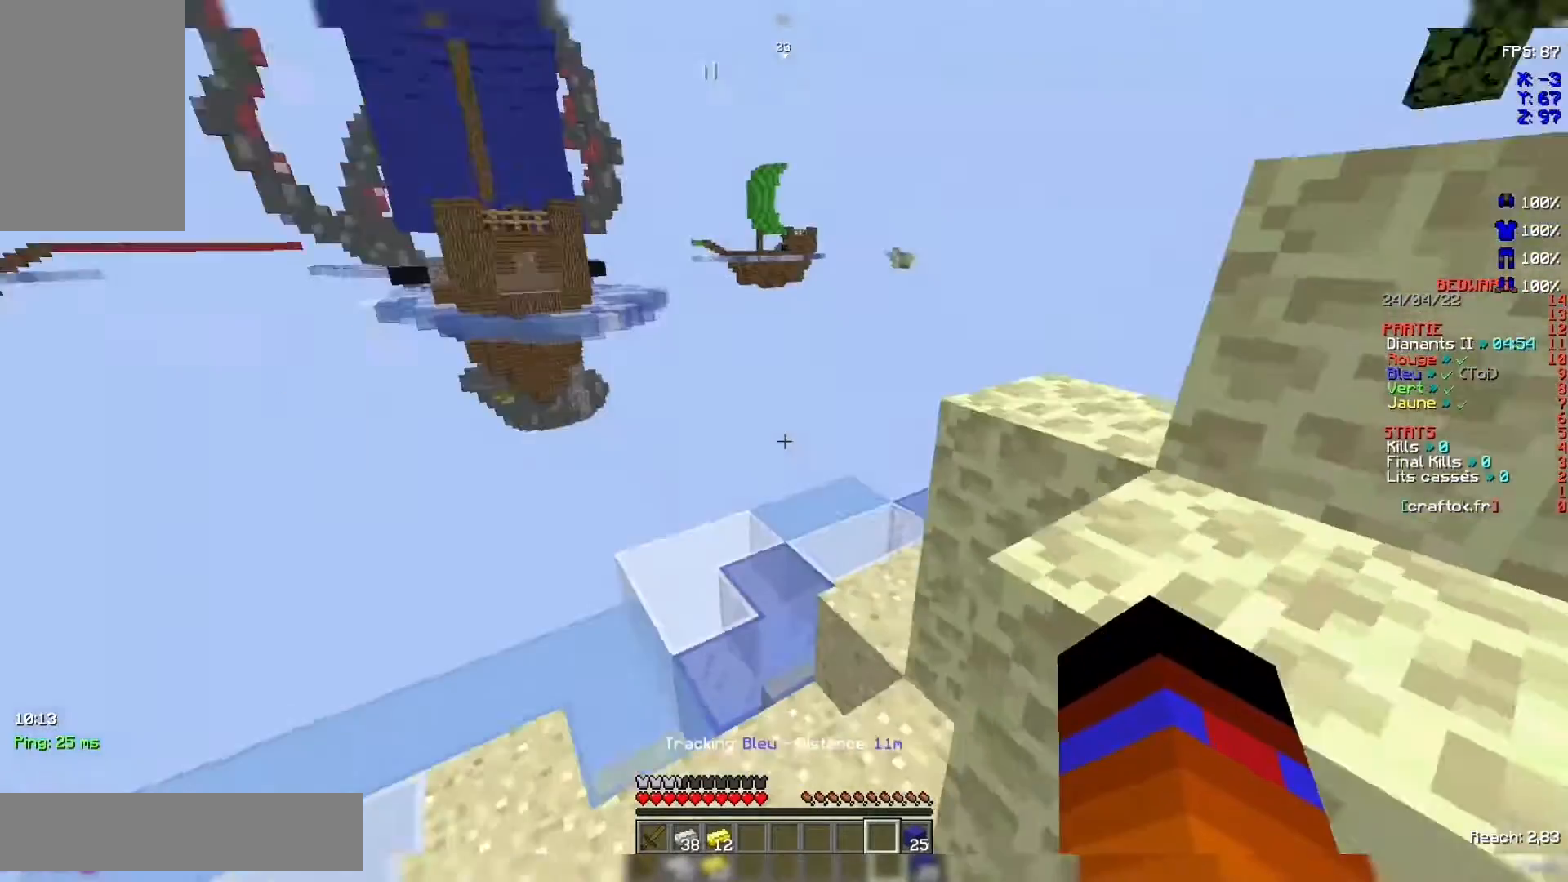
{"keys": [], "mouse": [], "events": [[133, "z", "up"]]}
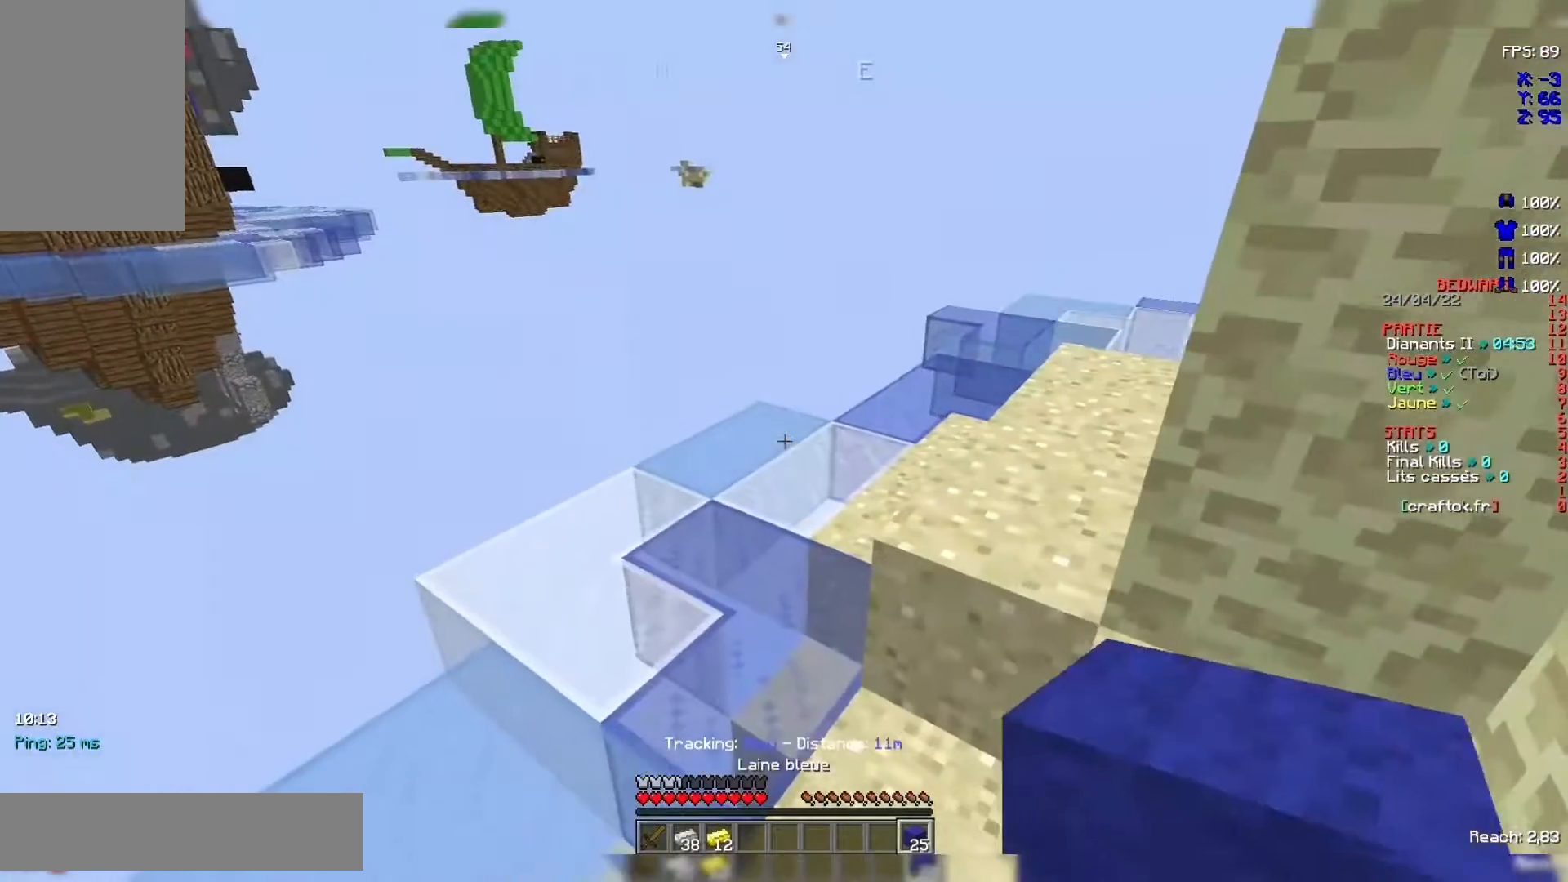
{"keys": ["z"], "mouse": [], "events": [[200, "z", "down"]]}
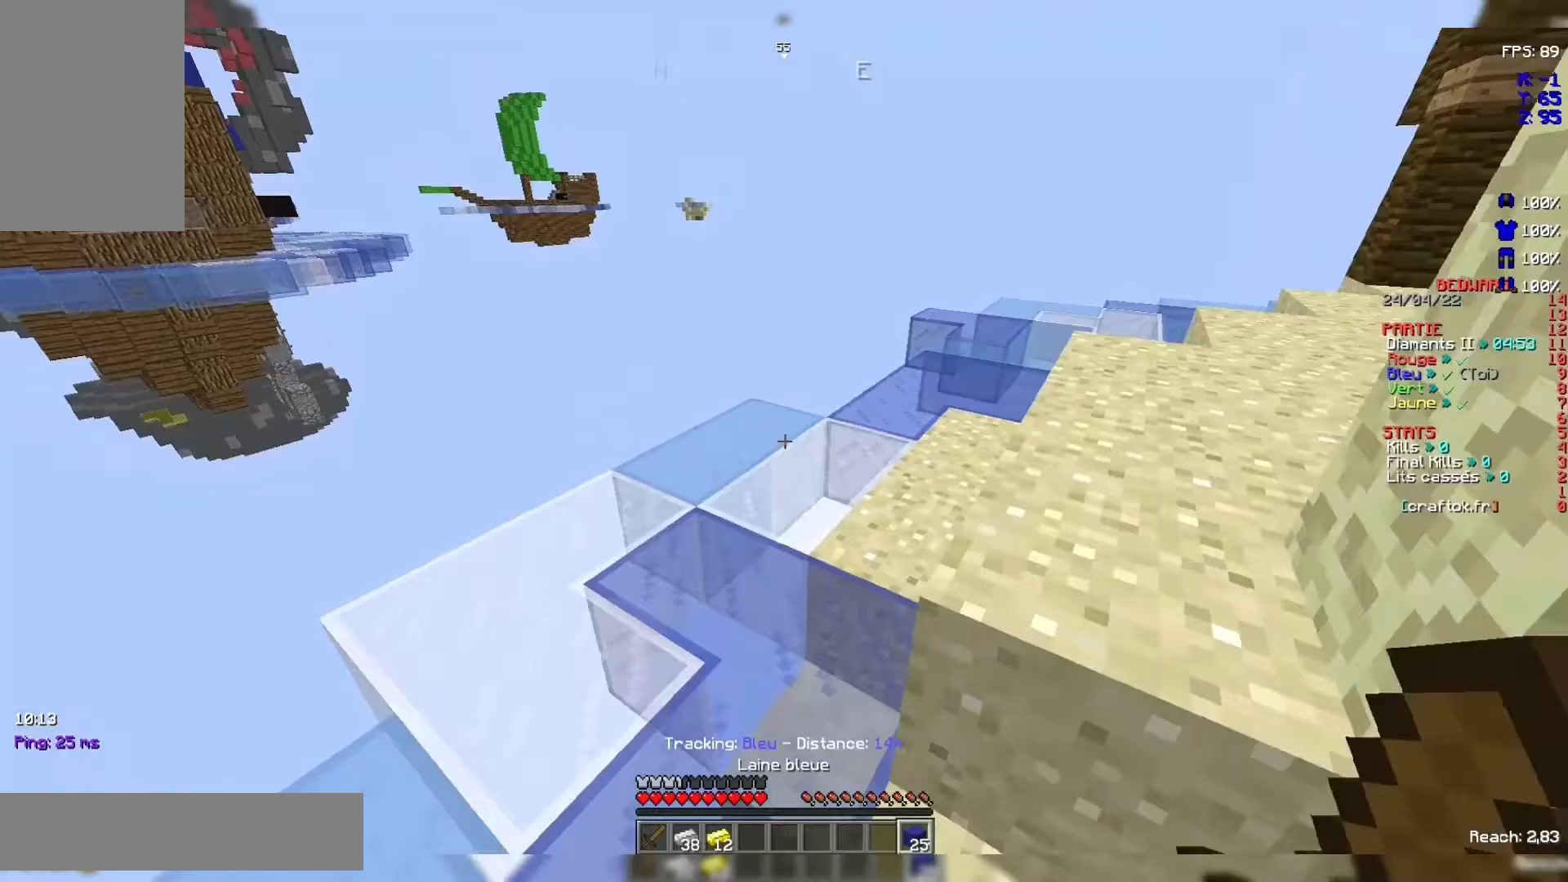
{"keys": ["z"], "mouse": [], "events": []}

• [Exercise aim]:
Once the pictures are removed, copy the material above exactly.

• [Answer box]:
{"keys": [], "mouse": [], "events": [[133, "z", "up"]]}
{"keys": ["z"], "mouse": [], "events": [[200, "z", "down"]]}
{"keys": ["z"], "mouse": [], "events": []}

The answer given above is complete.